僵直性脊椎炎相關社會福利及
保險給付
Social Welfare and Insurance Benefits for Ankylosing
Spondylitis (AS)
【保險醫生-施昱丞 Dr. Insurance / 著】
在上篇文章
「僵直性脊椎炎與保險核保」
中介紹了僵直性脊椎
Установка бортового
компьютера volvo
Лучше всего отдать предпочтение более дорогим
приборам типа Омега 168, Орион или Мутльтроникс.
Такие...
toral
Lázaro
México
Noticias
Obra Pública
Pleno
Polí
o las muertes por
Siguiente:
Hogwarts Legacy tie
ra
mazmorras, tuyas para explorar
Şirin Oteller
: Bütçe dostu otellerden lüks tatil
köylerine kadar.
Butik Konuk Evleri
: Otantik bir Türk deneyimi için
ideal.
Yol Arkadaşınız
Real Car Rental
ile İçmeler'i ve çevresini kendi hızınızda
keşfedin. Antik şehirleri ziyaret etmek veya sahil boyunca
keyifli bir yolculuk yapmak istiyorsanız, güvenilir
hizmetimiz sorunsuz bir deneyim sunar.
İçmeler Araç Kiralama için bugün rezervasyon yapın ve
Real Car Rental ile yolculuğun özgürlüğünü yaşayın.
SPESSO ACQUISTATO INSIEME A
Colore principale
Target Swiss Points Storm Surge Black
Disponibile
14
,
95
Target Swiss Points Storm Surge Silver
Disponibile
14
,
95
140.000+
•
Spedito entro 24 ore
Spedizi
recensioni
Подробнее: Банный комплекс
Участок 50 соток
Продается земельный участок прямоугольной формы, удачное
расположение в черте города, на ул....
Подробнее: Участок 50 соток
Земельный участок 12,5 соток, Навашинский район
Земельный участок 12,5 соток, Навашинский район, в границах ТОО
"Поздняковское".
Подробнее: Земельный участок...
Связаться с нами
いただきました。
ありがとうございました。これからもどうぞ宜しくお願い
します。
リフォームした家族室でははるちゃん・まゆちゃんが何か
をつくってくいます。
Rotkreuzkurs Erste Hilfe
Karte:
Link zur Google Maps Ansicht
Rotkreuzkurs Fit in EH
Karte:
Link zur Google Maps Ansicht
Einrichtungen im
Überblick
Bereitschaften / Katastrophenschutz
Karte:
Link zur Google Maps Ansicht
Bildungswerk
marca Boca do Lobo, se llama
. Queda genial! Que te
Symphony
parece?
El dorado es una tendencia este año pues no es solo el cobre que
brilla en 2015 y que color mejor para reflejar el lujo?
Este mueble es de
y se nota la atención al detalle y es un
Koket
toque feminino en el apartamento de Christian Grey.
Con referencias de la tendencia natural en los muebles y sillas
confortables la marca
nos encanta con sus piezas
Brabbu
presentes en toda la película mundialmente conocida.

▸ Exercise brief
Reproduce all of the data above, changing each occurrence of "Disponibile" to "Esaurito" and leaving every other part unaltered.

▸ Expected answer
僵直性脊椎炎相關社會福利及
保險給付
Social Welfare and Insurance Benefits for Ankylosing
Spondylitis (AS)
【保險醫生-施昱丞 Dr. Insurance / 著】
在上篇文章
「僵直性脊椎炎與保險核保」
中介紹了僵直性脊椎
Установка бортового
компьютера volvo
Лучше всего отдать предпочтение более дорогим
приборам типа Омега 168, Орион или Мутльтроникс.
Такие...
toral
Lázaro
México
Noticias
Obra Pública
Pleno
Polí
o las muertes por
Siguiente:
Hogwarts Legacy tie
ra
mazmorras, tuyas para explorar
Şirin Oteller
: Bütçe dostu otellerden lüks tatil
köylerine kadar.
Butik Konuk Evleri
: Otantik bir Türk deneyimi için
ideal.
Yol Arkadaşınız
Real Car Rental
ile İçmeler'i ve çevresini kendi hızınızda
keşfedin. Antik şehirleri ziyaret etmek veya sahil boyunca
keyifli bir yolculuk yapmak istiyorsanız, güvenilir
hizmetimiz sorunsuz bir deneyim sunar.
İçmeler Araç Kiralama için bugün rezervasyon yapın ve
Real Car Rental ile yolculuğun özgürlüğünü yaşayın.
SPESSO ACQUISTATO INSIEME A
Colore principale
Target Swiss Points Storm Surge Black
Esaurito
14
,
95
Target Swiss Points Storm Surge Silver
Esaurito
14
,
95
140.000+
•
Spedito entro 24 ore
Spedizi
recensioni
Подробнее: Банный комплекс
Участок 50 соток
Продается земельный участок прямоугольной формы, удачное
расположение в черте города, на ул....
Подробнее: Участок 50 соток
Земельный участок 12,5 соток, Навашинский район
Земельный участок 12,5 соток, Навашинский район, в границах ТОО
"Поздняковское".
Подробнее: Земельный участок...
Связаться с нами
いただきました。
ありがとうございました。これからもどうぞ宜しくお願い
します。
リフォームした家族室でははるちゃん・まゆちゃんが何か
をつくってくいます。
Rotkreuzkurs Erste Hilfe
Karte:
Link zur Google Maps Ansicht
Rotkreuzkurs Fit in EH
Karte:
Link zur Google Maps Ansicht
Einrichtungen im
Überblick
Bereitschaften / Katastrophenschutz
Karte:
Link zur Google Maps Ansicht
Bildungswerk
marca Boca do Lobo, se llama
. Queda genial! Que te
Symphony
parece?
El dorado es una tendencia este año pues no es solo el cobre que
brilla en 2015 y que color mejor para reflejar el lujo?
Este mueble es de
y se nota la atención al detalle y es un
Koket
toque feminino en el apartamento de Christian Grey.
Con referencias de la tendencia natural en los muebles y sillas
confortables la marca
nos encanta con sus piezas
Brabbu
presentes en toda la película mundialmente conocida.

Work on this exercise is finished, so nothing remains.